The whole set of entries is to be restated word for word.

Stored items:
:::
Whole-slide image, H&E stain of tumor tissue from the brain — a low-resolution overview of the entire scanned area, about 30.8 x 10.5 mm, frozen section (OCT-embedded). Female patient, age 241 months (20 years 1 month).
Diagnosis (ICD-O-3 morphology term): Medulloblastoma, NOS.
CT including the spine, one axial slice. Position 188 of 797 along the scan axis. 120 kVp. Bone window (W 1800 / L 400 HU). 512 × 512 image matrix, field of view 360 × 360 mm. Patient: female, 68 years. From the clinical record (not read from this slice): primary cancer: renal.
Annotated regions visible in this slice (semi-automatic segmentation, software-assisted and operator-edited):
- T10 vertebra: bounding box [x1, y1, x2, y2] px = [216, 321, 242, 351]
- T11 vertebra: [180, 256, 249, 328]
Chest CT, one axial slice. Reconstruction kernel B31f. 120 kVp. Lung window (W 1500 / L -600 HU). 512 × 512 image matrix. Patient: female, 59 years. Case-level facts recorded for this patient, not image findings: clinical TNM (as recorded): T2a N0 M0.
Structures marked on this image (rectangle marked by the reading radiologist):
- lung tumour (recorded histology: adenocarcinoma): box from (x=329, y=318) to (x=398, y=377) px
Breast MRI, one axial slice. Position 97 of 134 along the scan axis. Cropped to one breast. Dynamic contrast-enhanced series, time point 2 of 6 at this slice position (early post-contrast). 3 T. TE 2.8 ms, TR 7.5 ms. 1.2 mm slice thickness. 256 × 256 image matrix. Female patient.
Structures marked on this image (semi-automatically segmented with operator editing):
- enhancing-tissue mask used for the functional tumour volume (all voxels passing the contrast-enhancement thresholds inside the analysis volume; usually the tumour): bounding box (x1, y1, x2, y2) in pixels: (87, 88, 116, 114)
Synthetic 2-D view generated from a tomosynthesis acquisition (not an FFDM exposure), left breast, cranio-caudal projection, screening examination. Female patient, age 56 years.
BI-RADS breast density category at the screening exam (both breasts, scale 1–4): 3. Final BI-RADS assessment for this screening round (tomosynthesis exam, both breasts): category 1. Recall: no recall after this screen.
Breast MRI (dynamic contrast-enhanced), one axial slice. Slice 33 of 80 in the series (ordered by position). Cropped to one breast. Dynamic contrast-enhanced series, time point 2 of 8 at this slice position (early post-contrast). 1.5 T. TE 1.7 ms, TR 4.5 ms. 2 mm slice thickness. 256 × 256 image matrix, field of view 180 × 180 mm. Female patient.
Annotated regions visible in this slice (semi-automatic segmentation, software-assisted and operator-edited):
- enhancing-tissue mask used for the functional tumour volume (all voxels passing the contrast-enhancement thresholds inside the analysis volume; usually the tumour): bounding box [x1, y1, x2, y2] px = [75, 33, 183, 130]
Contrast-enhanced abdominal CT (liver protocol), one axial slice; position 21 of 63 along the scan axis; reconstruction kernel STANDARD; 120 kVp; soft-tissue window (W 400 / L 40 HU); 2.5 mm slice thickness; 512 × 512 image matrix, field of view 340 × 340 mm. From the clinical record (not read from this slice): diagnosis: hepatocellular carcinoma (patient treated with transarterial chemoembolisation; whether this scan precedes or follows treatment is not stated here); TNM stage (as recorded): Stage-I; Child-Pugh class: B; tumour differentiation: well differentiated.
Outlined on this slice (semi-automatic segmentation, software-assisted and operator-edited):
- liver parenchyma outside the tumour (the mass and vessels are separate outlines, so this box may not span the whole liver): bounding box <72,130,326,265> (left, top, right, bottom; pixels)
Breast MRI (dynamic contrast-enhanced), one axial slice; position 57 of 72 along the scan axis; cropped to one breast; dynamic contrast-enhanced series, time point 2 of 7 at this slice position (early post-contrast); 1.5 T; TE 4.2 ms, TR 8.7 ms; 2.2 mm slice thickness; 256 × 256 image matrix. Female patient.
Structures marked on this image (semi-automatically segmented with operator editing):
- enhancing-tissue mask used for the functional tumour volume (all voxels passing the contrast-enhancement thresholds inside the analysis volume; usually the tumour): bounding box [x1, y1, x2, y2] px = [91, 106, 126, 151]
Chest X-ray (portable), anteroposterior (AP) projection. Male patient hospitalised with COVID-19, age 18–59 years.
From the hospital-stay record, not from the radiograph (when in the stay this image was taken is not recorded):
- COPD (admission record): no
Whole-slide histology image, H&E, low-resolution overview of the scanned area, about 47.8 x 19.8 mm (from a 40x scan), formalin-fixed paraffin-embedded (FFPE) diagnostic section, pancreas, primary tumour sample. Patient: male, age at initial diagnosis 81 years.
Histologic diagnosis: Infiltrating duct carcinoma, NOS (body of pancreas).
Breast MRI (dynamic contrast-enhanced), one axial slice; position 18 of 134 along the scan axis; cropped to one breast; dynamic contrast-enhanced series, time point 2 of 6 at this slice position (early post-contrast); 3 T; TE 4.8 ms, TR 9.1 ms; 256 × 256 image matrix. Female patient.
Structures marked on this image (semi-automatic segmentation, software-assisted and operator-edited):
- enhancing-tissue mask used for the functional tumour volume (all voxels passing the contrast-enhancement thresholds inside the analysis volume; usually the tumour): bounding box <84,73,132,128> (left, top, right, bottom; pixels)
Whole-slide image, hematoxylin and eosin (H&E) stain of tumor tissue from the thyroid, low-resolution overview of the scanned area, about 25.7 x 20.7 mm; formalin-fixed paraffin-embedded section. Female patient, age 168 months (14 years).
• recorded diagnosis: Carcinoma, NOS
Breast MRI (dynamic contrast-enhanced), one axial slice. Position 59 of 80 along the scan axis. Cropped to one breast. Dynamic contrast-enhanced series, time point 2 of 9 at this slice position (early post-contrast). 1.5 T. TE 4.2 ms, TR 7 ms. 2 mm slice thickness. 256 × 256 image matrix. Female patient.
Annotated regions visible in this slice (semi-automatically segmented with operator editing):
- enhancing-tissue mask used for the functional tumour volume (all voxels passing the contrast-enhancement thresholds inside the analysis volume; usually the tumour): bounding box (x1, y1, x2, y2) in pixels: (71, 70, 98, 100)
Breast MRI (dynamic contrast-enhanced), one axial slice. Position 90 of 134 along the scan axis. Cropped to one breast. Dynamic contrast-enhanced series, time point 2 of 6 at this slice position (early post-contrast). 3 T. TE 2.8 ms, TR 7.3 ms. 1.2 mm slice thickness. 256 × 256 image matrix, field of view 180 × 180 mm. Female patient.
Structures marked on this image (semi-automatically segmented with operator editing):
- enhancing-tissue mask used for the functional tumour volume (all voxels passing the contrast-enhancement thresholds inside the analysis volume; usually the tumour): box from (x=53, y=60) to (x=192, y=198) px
:::
▸ **PROBLEM SOLUTION**
Whole-slide image, H&E stain of tumor tissue from the brain — a low-resolution overview of the entire scanned area, about 30.8 x 10.5 mm, frozen section (OCT-embedded). Female patient, age 241 months (20 years 1 month).
Diagnosis (ICD-O-3 morphology term): Medulloblastoma, NOS.
CT including the spine, one axial slice. Position 188 of 797 along the scan axis. 120 kVp. Bone window (W 1800 / L 400 HU). 512 × 512 image matrix, field of view 360 × 360 mm. Patient: female, 68 years. From the clinical record (not read from this slice): primary cancer: renal.
Annotated regions visible in this slice (semi-automatic segmentation, software-assisted and operator-edited):
- T10 vertebra: bounding box [x1, y1, x2, y2] px = [216, 321, 242, 351]
- T11 vertebra: [180, 256, 249, 328]
Chest CT, one axial slice. Reconstruction kernel B31f. 120 kVp. Lung window (W 1500 / L -600 HU). 512 × 512 image matrix. Patient: female, 59 years. Case-level facts recorded for this patient, not image findings: clinical TNM (as recorded): T2a N0 M0.
Structures marked on this image (rectangle marked by the reading radiologist):
- lung tumour (recorded histology: adenocarcinoma): box from (x=329, y=318) to (x=398, y=377) px
Breast MRI, one axial slice. Position 97 of 134 along the scan axis. Cropped to one breast. Dynamic contrast-enhanced series, time point 2 of 6 at this slice position (early post-contrast). 3 T. TE 2.8 ms, TR 7.5 ms. 1.2 mm slice thickness. 256 × 256 image matrix. Female patient.
Structures marked on this image (semi-automatically segmented with operator editing):
- enhancing-tissue mask used for the functional tumour volume (all voxels passing the contrast-enhancement thresholds inside the analysis volume; usually the tumour): bounding box (x1, y1, x2, y2) in pixels: (87, 88, 116, 114)
Synthetic 2-D view generated from a tomosynthesis acquisition (not an FFDM exposure), left breast, cranio-caudal projection, screening examination. Female patient, age 56 years.
BI-RADS breast density category at the screening exam (both breasts, scale 1–4): 3. Final BI-RADS assessment for this screening round (tomosynthesis exam, both breasts): category 1. Recall: no recall after this screen.
Breast MRI (dynamic contrast-enhanced), one axial slice. Slice 33 of 80 in the series (ordered by position). Cropped to one breast. Dynamic contrast-enhanced series, time point 2 of 8 at this slice position (early post-contrast). 1.5 T. TE 1.7 ms, TR 4.5 ms. 2 mm slice thickness. 256 × 256 image matrix, field of view 180 × 180 mm. Female patient.
Annotated regions visible in this slice (semi-automatic segmentation, software-assisted and operator-edited):
- enhancing-tissue mask used for the functional tumour volume (all voxels passing the contrast-enhancement thresholds inside the analysis volume; usually the tumour): bounding box [x1, y1, x2, y2] px = [75, 33, 183, 130]
Contrast-enhanced abdominal CT (liver protocol), one axial slice; position 21 of 63 along the scan axis; reconstruction kernel STANDARD; 120 kVp; soft-tissue window (W 400 / L 40 HU); 2.5 mm slice thickness; 512 × 512 image matrix, field of view 340 × 340 mm. From the clinical record (not read from this slice): diagnosis: hepatocellular carcinoma (patient treated with transarterial chemoembolisation; whether this scan precedes or follows treatment is not stated here); TNM stage (as recorded): Stage-I; Child-Pugh class: B; tumour differentiation: well differentiated.
Outlined on this slice (semi-automatic segmentation, software-assisted and operator-edited):
- liver parenchyma outside the tumour (the mass and vessels are separate outlines, so this box may not span the whole liver): bounding box <72,130,326,265> (left, top, right, bottom; pixels)
Breast MRI (dynamic contrast-enhanced), one axial slice; position 57 of 72 along the scan axis; cropped to one breast; dynamic contrast-enhanced series, time point 2 of 7 at this slice position (early post-contrast); 1.5 T; TE 4.2 ms, TR 8.7 ms; 2.2 mm slice thickness; 256 × 256 image matrix. Female patient.
Structures marked on this image (semi-automatically segmented with operator editing):
- enhancing-tissue mask used for the functional tumour volume (all voxels passing the contrast-enhancement thresholds inside the analysis volume; usually the tumour): bounding box [x1, y1, x2, y2] px = [91, 106, 126, 151]
Chest X-ray (portable), anteroposterior (AP) projection. Male patient hospitalised with COVID-19, age 18–59 years.
From the hospital-stay record, not from the radiograph (when in the stay this image was taken is not recorded):
- COPD (admission record): no
Whole-slide histology image, H&E, low-resolution overview of the scanned area, about 47.8 x 19.8 mm (from a 40x scan), formalin-fixed paraffin-embedded (FFPE) diagnostic section, pancreas, primary tumour sample. Patient: male, age at initial diagnosis 81 years.
Histologic diagnosis: Infiltrating duct carcinoma, NOS (body of pancreas).
Breast MRI (dynamic contrast-enhanced), one axial slice; position 18 of 134 along the scan axis; cropped to one breast; dynamic contrast-enhanced series, time point 2 of 6 at this slice position (early post-contrast); 3 T; TE 4.8 ms, TR 9.1 ms; 256 × 256 image matrix. Female patient.
Structures marked on this image (semi-automatic segmentation, software-assisted and operator-edited):
- enhancing-tissue mask used for the functional tumour volume (all voxels passing the contrast-enhancement thresholds inside the analysis volume; usually the tumour): bounding box <84,73,132,128> (left, top, right, bottom; pixels)
Whole-slide image, hematoxylin and eosin (H&E) stain of tumor tissue from the thyroid, low-resolution overview of the scanned area, about 25.7 x 20.7 mm; formalin-fixed paraffin-embedded section. Female patient, age 168 months (14 years).
• recorded diagnosis: Carcinoma, NOS
Breast MRI (dynamic contrast-enhanced), one axial slice. Position 59 of 80 along the scan axis. Cropped to one breast. Dynamic contrast-enhanced series, time point 2 of 9 at this slice position (early post-contrast). 1.5 T. TE 4.2 ms, TR 7 ms. 2 mm slice thickness. 256 × 256 image matrix. Female patient.
Annotated regions visible in this slice (semi-automatically segmented with operator editing):
- enhancing-tissue mask used for the functional tumour volume (all voxels passing the contrast-enhancement thresholds inside the analysis volume; usually the tumour): bounding box (x1, y1, x2, y2) in pixels: (71, 70, 98, 100)
Breast MRI (dynamic contrast-enhanced), one axial slice. Position 90 of 134 along the scan axis. Cropped to one breast. Dynamic contrast-enhanced series, time point 2 of 6 at this slice position (early post-contrast). 3 T. TE 2.8 ms, TR 7.3 ms. 1.2 mm slice thickness. 256 × 256 image matrix, field of view 180 × 180 mm. Female patient.
Structures marked on this image (semi-automatically segmented with operator editing):
- enhancing-tissue mask used for the functional tumour volume (all voxels passing the contrast-enhancement thresholds inside the analysis volume; usually the tumour): box from (x=53, y=60) to (x=192, y=198) px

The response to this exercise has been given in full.